2012年6月29日星期五

In the U.S. funding, the name of luxury, such as discount


  28th June (IFR) - LVMH Moet Hennessy Louis Vuitton luxury goods in the world's largest and most renowned empires is not the first name that comes to mind when you think of super-cheap price.

That is, if you have the U.S. bond market, where LVMH made its debut this week, thinking of taking advantage of low prices along with 14 other non-US companies, including iconic brands such as Heineken and Danone Europe again this year.

This is an unprecedented debut of Yankee enterprise - there was only one in the first half of 2011, and eight for the whole year - and the quality of name is that it is difficult to believe that they are not in dollars bonds issued before.

Samsung, for example, began in April with a $ 1 billion annually for five years, Volkswagen International Finance, and establish prices in the entire yield curve at a time in March when it issued U.S. $ 3.35bn of 18 months, two, three and five years U.S. grades for the first time.

Other international names, foreign less known, but national champions have returned home, made the trip. CEZ, the first program in the Czech Republic, made his debut in March with $ 1 billion of 10 - and 30-year bonds, as well as China's Sinopec oil and chemical company, with $ 3 billion in five, 10 and 30 years bonds.

The savings are great, especially for European issuers, by arbitration, if the issuer sold dollars for euros.

A high level by 75 basis points on outstanding targets 2017S and 2017S 85bp on lower-rated Heinz - LVMH, for example, has spent $ 850 million five-year bonds at 95bp over Treasuries.

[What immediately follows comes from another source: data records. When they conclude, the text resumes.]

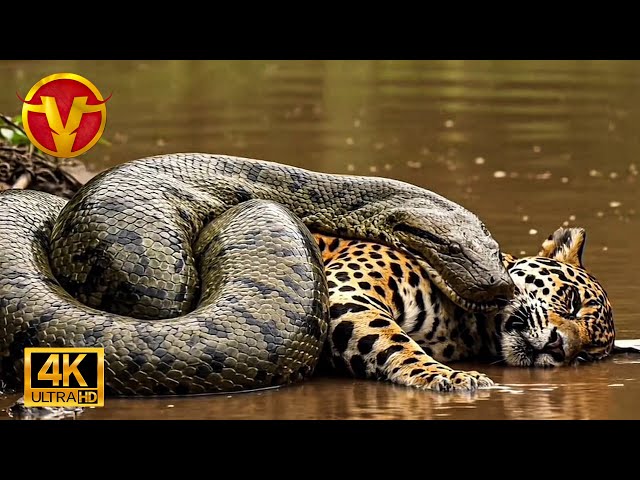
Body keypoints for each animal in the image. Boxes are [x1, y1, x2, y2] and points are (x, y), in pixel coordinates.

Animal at [313, 226, 615, 392]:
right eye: (573, 302)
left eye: (583, 355)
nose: (558, 347)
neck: (464, 327)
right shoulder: (348, 290)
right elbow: (394, 342)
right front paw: (448, 377)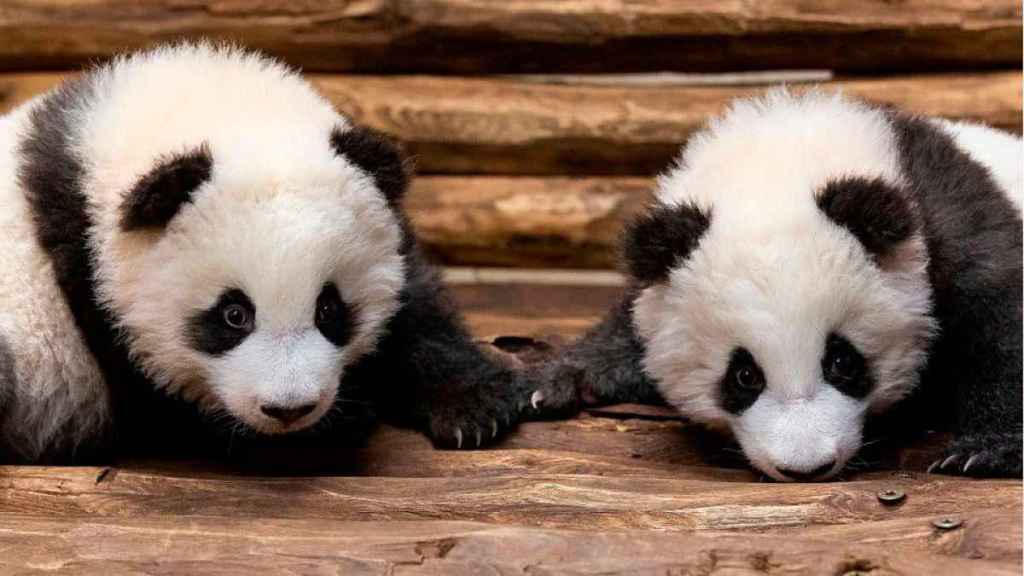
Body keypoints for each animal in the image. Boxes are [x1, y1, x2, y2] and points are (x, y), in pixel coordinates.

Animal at [0, 42, 527, 464]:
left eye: (330, 308)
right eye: (233, 315)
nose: (290, 410)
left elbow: (414, 304)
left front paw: (472, 408)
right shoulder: (88, 277)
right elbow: (164, 409)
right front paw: (334, 428)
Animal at [528, 90, 1022, 481]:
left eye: (842, 360)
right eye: (744, 376)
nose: (806, 468)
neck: (783, 158)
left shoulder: (947, 218)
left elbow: (999, 316)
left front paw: (988, 450)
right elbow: (631, 323)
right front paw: (559, 380)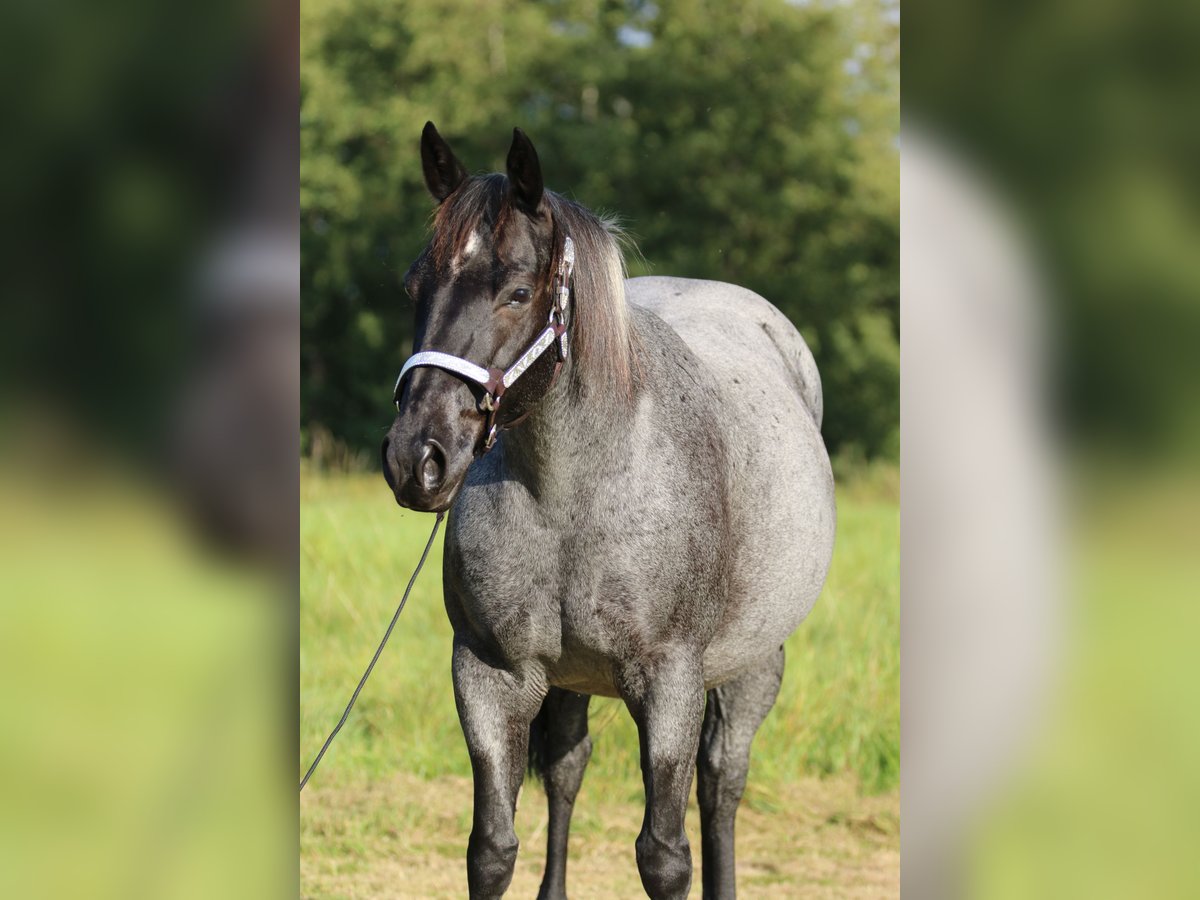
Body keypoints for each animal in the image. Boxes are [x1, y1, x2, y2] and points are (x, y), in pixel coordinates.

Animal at [384, 121, 835, 900]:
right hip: (570, 679)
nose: (418, 458)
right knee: (569, 769)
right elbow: (491, 849)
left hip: (754, 663)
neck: (572, 497)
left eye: (518, 291)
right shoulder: (490, 673)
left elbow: (664, 855)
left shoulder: (669, 681)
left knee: (721, 781)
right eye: (417, 285)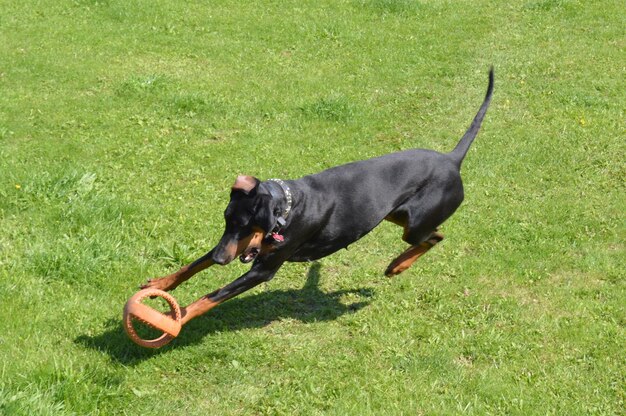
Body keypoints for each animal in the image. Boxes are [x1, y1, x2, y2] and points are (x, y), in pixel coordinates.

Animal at [143, 68, 492, 324]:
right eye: (227, 222)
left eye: (246, 225)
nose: (220, 259)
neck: (287, 207)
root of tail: (452, 159)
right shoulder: (237, 246)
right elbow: (193, 264)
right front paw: (159, 284)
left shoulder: (263, 269)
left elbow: (212, 295)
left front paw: (177, 317)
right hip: (395, 215)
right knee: (433, 235)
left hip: (417, 224)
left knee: (435, 236)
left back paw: (397, 265)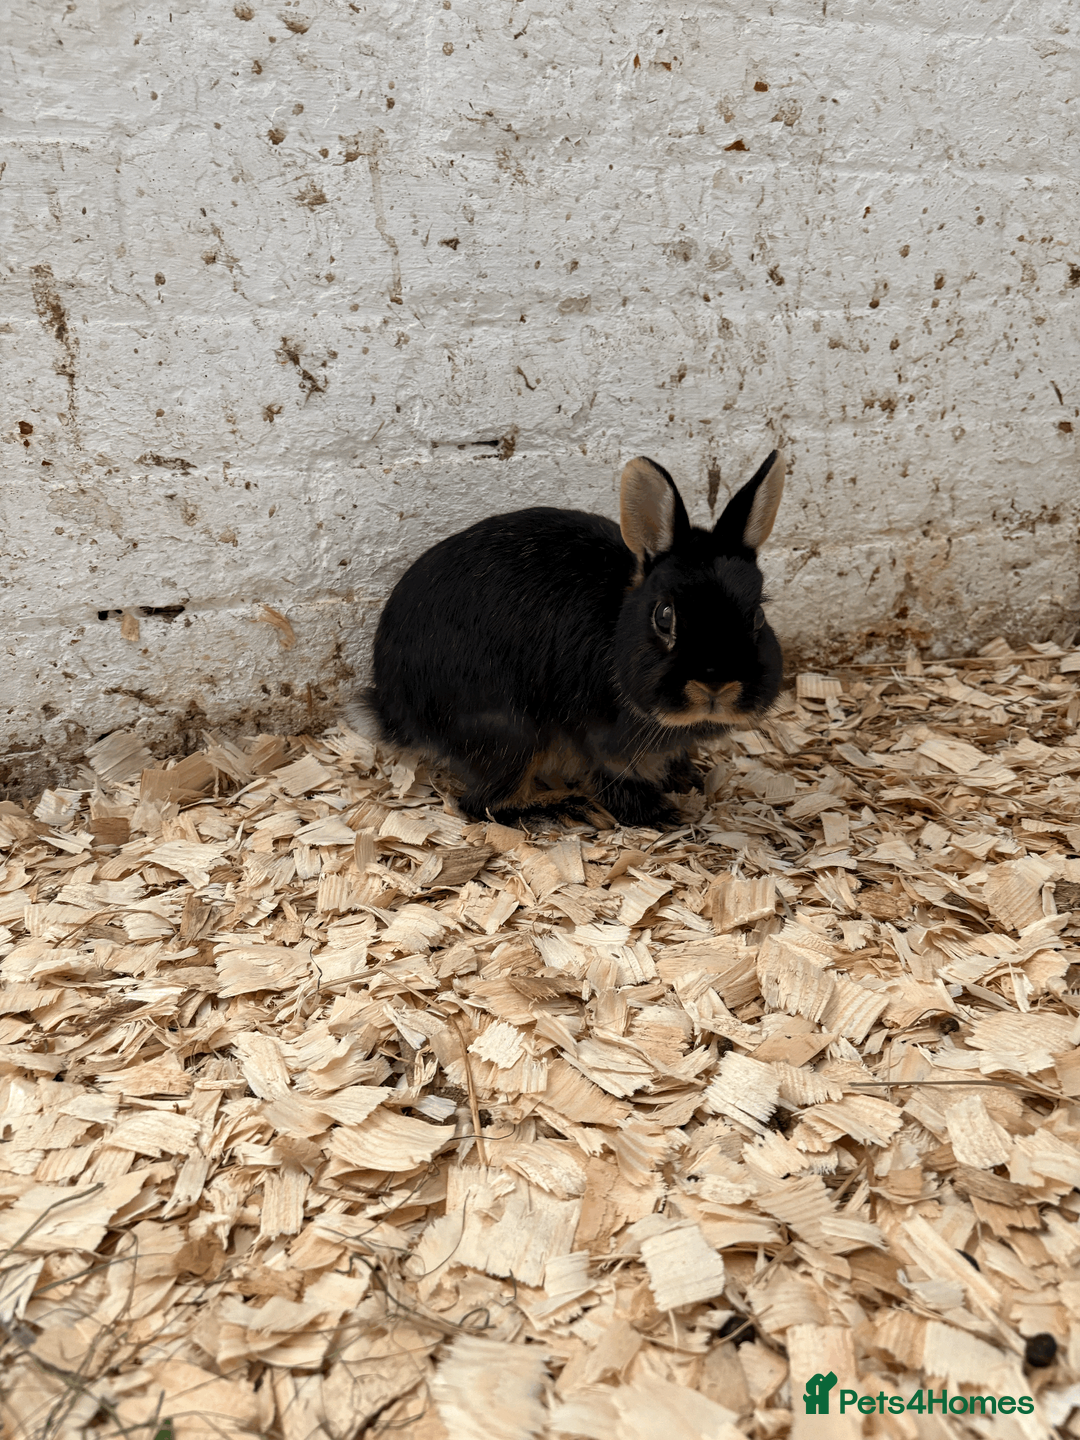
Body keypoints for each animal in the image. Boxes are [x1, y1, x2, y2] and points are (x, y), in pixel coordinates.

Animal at [365, 447, 785, 828]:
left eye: (758, 616)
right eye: (664, 617)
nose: (716, 685)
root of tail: (393, 709)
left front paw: (687, 778)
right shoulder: (603, 743)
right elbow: (616, 781)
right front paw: (661, 815)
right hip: (511, 736)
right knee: (482, 804)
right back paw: (564, 809)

But the premium was a Yankee basin compared to the 25-30BP over Euribor in the dollar swap deal. In comparison, its outstanding euro-denominated trade around 60bp over mid-swaps 2018s.

Price, but the price

As such no-brainers offers virtual prices, it is not the only incentive.

"Corporate treasurers are increasingly come outside the United States to the conclusion that there is a need to have a presence on the market in the U.S. dollar," said Jim Glascott, head of the global debt capital markets with Barclays.

"This awareness continues to lead the broadcast debut, as the United States nor the companies that get into the U.S. market, so they are well positioned to access it," he said.

No coincidence that the jump occurs in the issuer's Yankee debut together with the participants, which was seen in the show diving undertook exhaustive efforts to broaden the base station.

"The composition is based on the issuer changed significantly this year," Steven Becton, Head of Capital Markets investment-grade debt at Citigroup said.

"Much of the volume, which was held by financial institutions, has been replaced by non-US companies have been. Issuance of this group more than 35% for the first half of 2012 has increased over the same period in 2011."

Output of non-US banks is booming at about 25% to about U.S. $ 69 billion in the first half of this year, according to Bank of America Merrill Lynch, compared to levels in the first six months of record in 2011.

Total Financial Institutions Group (FIG), the program is about U.S. $ 170 billion so far this year to about 29% over the same period in 2011.

At the same time the non-financial expenditure increased to U.S. $ 118.5bn Yankee so far this year - and most of which is the United Kingdom and Europe. UK and European companies have raised about 49% more this year than they did in the first half of 2011, according to Bank of America Merrill.

The outlook for the second half of the year as a whole is less emission due to the U.S. presidential elections and the debate over impending budget cuts, the U.S. government has a mandate to do if the debt brake is not extended.